Your instructions: In the fibromyalgia inflammation text, what baseline C-reactive protein level does the guided imagery study report for the total group?
··· Source extract
The first link I have for you is to a thread at HealingWell about
some of the Fibromyalgia inflammation studies. CRP (c reactive protein, or can be hs-crp)and SED (also called ESR/erythrocyte SEDimentation rate) should be in bold letters there, hopefully, can't remember for sure. These are some studies that looked for specific inflammatory cytokines, CRP, SED, or other markers of inflammation. These are small studies, we can't call the evidence conclusive, but blame that on a lack of research money for fibro from the oh-so-lame NIH. I haven't sought out such studies for such a long time, so there may be others in recent years, idk.www.healingwell.com/community/default.aspx?f=24&m=2756942
A couple of the CRP findings I see, searching just now in my "Notes" app:
"There were no statistically significant changes in biomarker levels, although total group ****C-reactive protein [CRP]***** was elevated at baseline (4.7 mg/L), indicating an inflammatory process. "
Title: Effects of guided imagery on biobehavioral factors in women with fibromyalgia. [number: 72 women]
Journal of Behavioral Medicine 2014. Menzies.
Inflammatory/Stress feedback dysregulation in women with fibromyalgia.
Bote ME, García JJ, Hinchado MD, Ortega E.
Group of Immunophysiology, Department of Physiology, Faculty of Sciences, University of Extremadura, Badajoz, Spain.
Paraphrasing: 100% of the fibromyalgia group had markers of an inflammatory state and altered stress response. They say that was demonstrated by high circulating levels of interleukin 8, a major mediator of inflammatory response (an inflammatory cytokine), and ***C-reactive protein***, which rises in response to inflammation.
There is a brand new post about
glial cells and Neuroinflammation. I can't even remember if I should explain glial cells to you....maybe they are explained in this. If it's as clear as mud, then what you want to do is watch Linda Watkins explain glial cells' influence on Neuroinflammation, at the next link, a YouTube video.
Just part of it:
"The increased pain sensitivity in FM could all come down to immune cells in the brain called glial cells (microglia, astrocytes, and oligodendrocytes). Despite the fact that glial cells are much more common than neurons, they were all but ignored until about
10 years ago. They’re being ignored no longer. When activated, these cells pour out inflammatory factors that tweak the pain pathways, clean up cellular debris and kill pathogens.
······
··· Supplied data
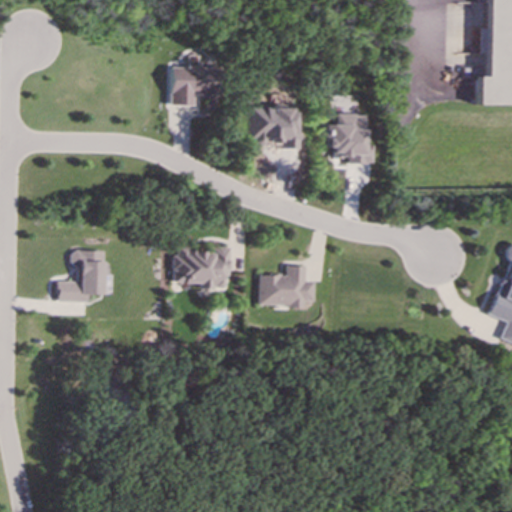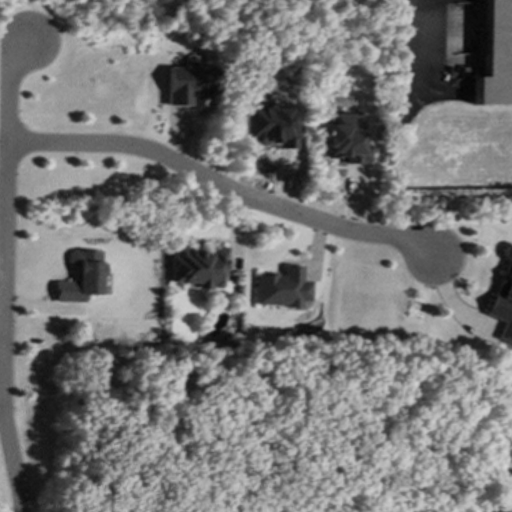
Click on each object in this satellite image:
building: (497, 54)
building: (497, 55)
road: (404, 72)
building: (186, 83)
building: (347, 139)
road: (222, 181)
building: (199, 267)
road: (3, 274)
building: (81, 277)
building: (284, 288)
building: (503, 299)
road: (1, 354)
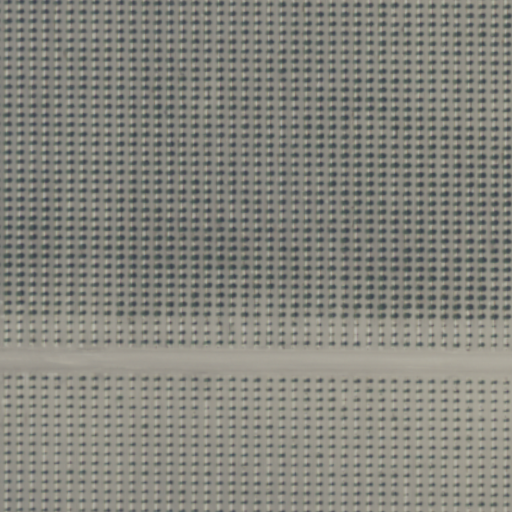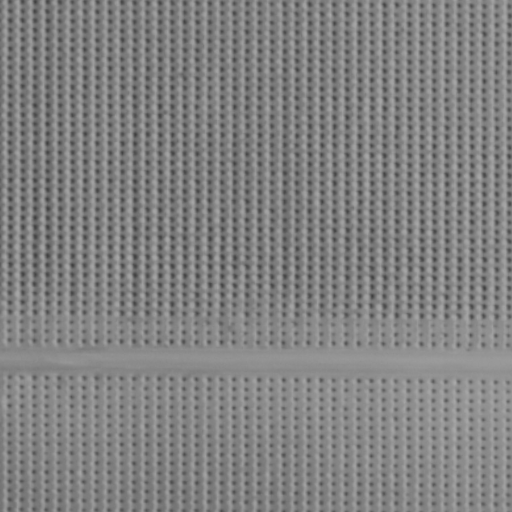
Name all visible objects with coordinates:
crop: (255, 255)
road: (256, 340)
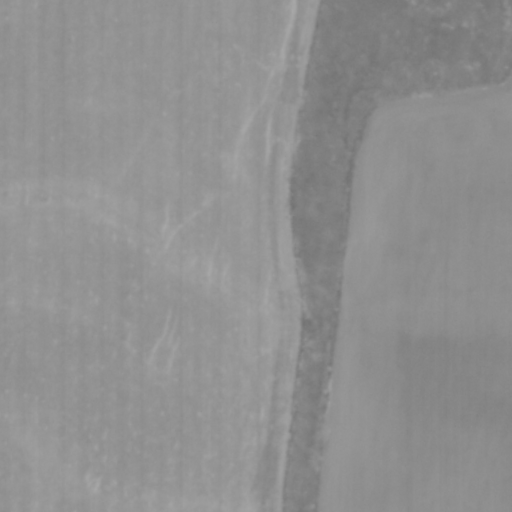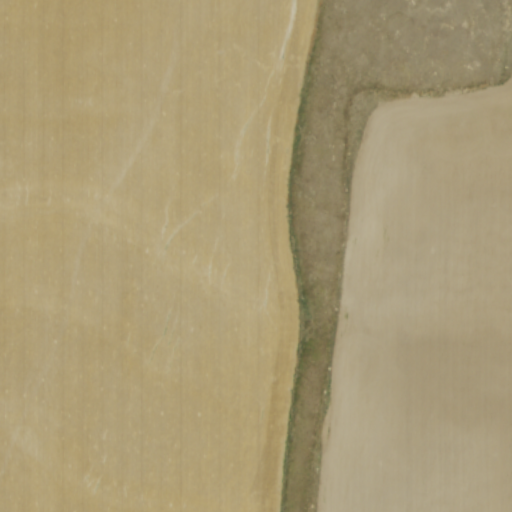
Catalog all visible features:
crop: (238, 270)
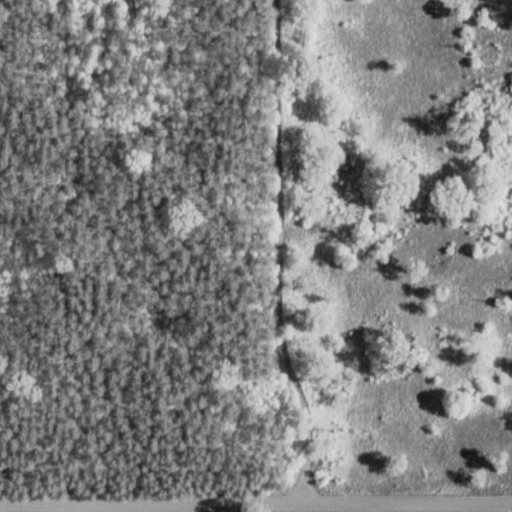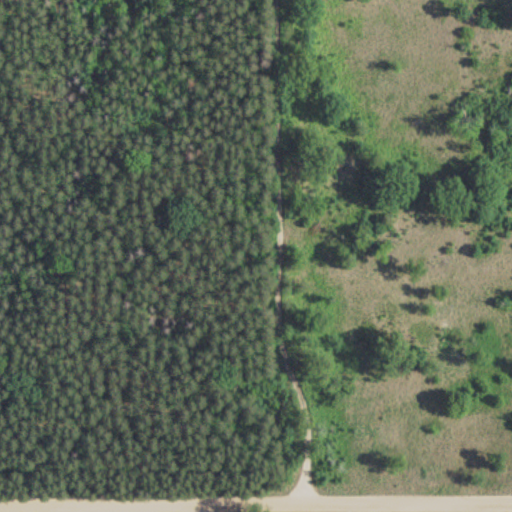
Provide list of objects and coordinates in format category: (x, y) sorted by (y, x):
road: (255, 503)
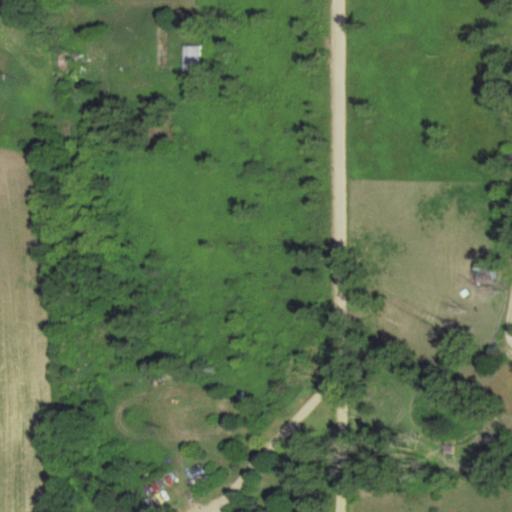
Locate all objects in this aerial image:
building: (191, 58)
building: (67, 68)
road: (339, 255)
road: (272, 437)
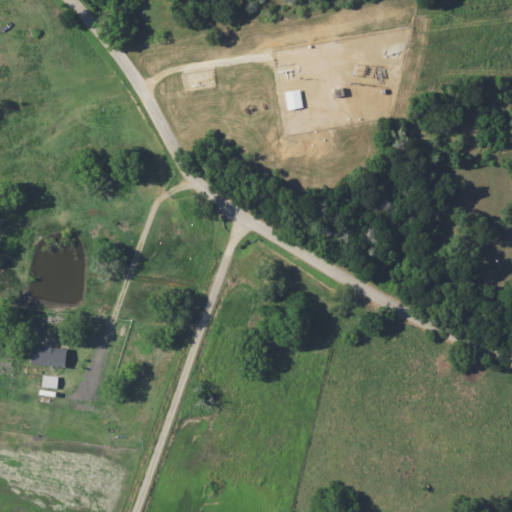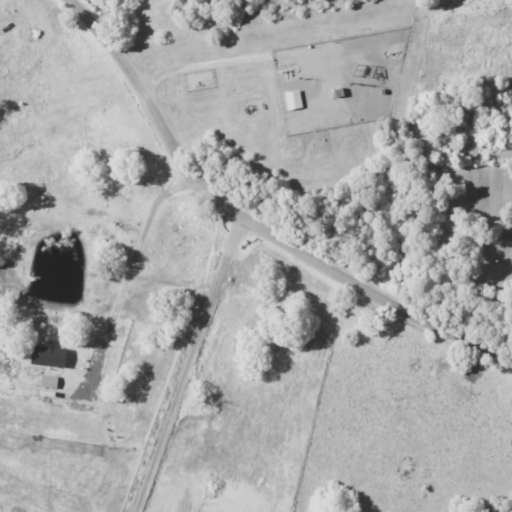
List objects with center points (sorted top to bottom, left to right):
road: (228, 59)
building: (293, 99)
road: (252, 222)
road: (133, 265)
building: (48, 356)
road: (188, 365)
building: (50, 381)
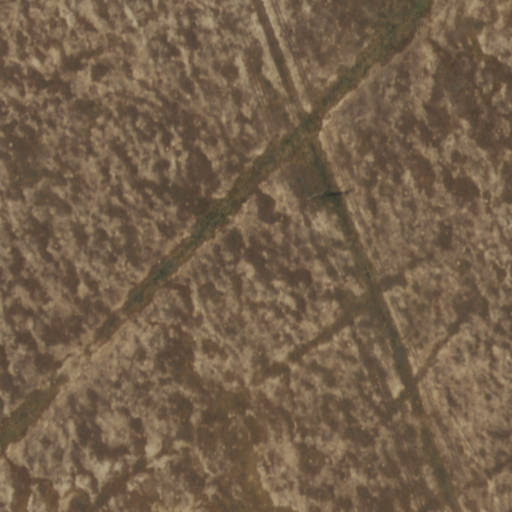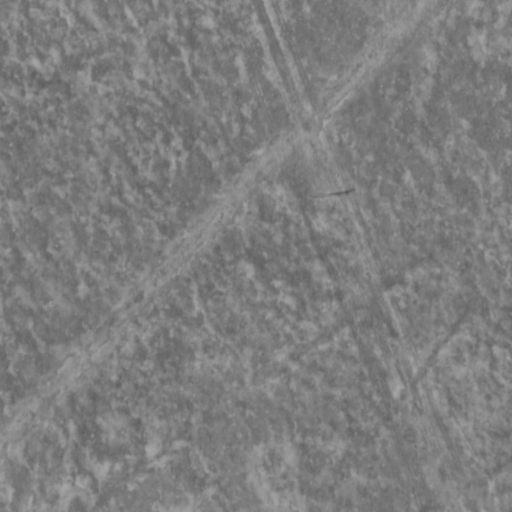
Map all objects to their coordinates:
power tower: (324, 193)
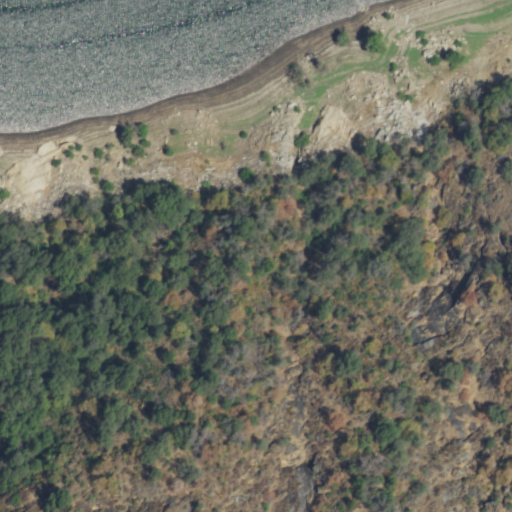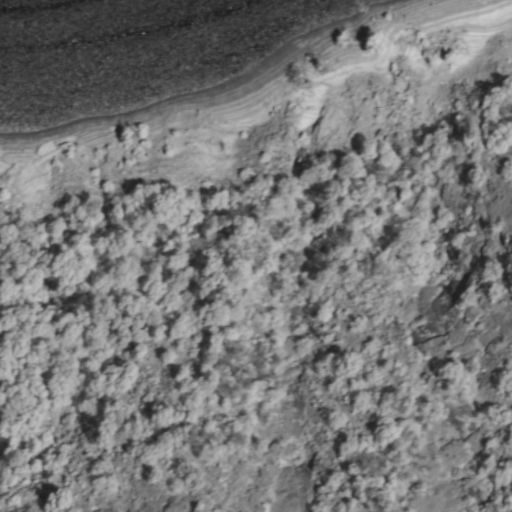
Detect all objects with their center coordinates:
river: (160, 41)
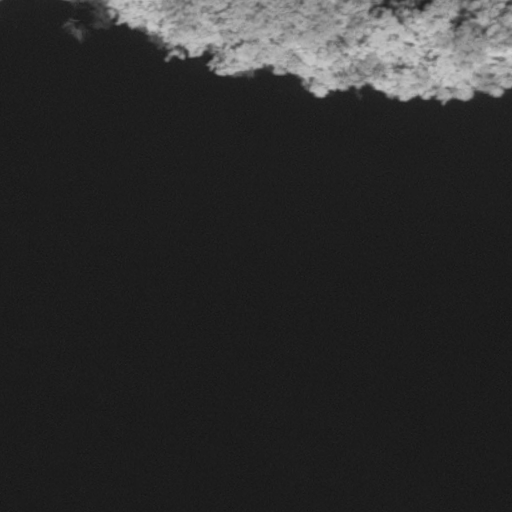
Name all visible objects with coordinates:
river: (255, 451)
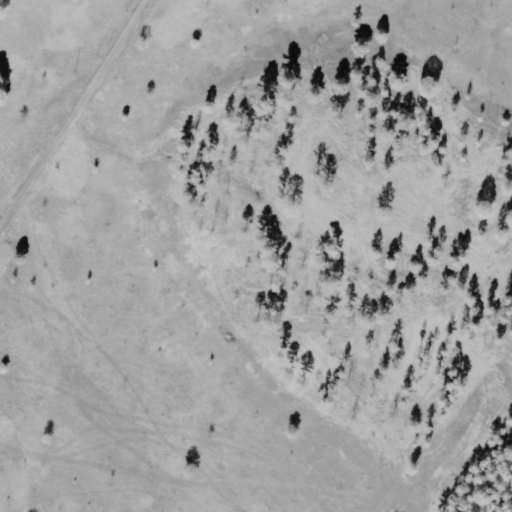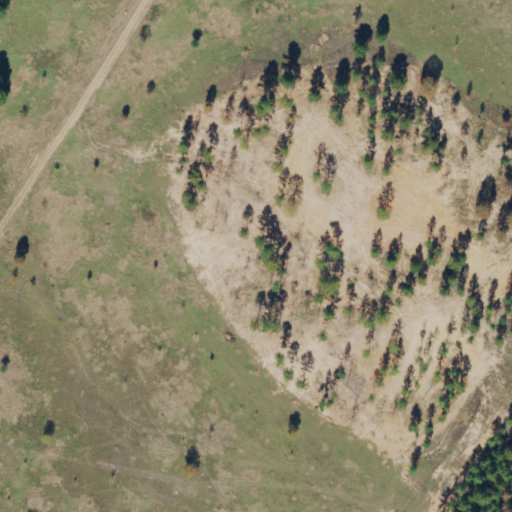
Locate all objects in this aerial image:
road: (82, 138)
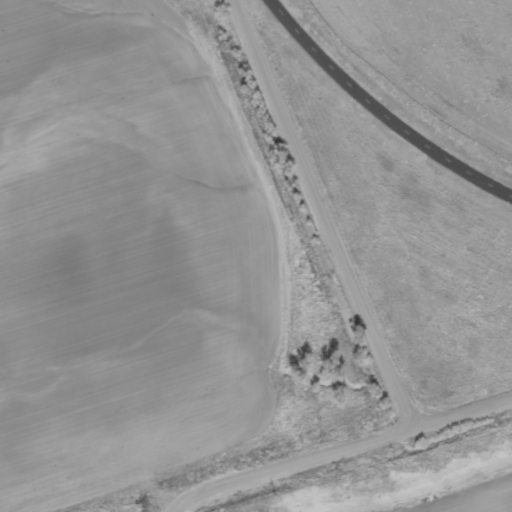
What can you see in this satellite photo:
road: (377, 113)
road: (442, 321)
road: (374, 328)
road: (215, 381)
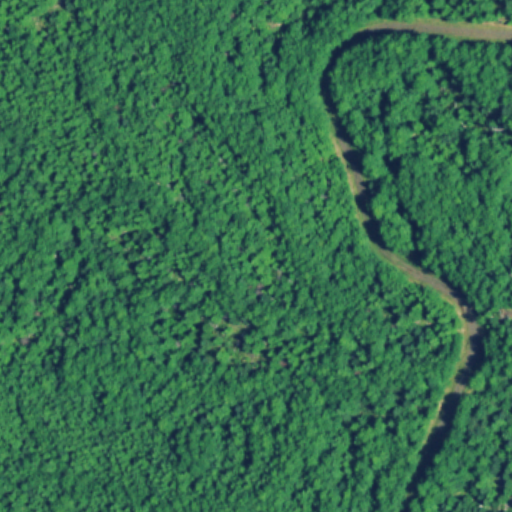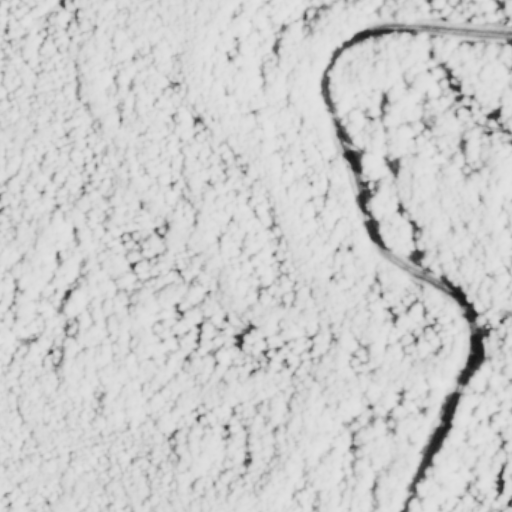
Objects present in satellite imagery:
road: (383, 252)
······
Output for this exercise: 4.7 mg/L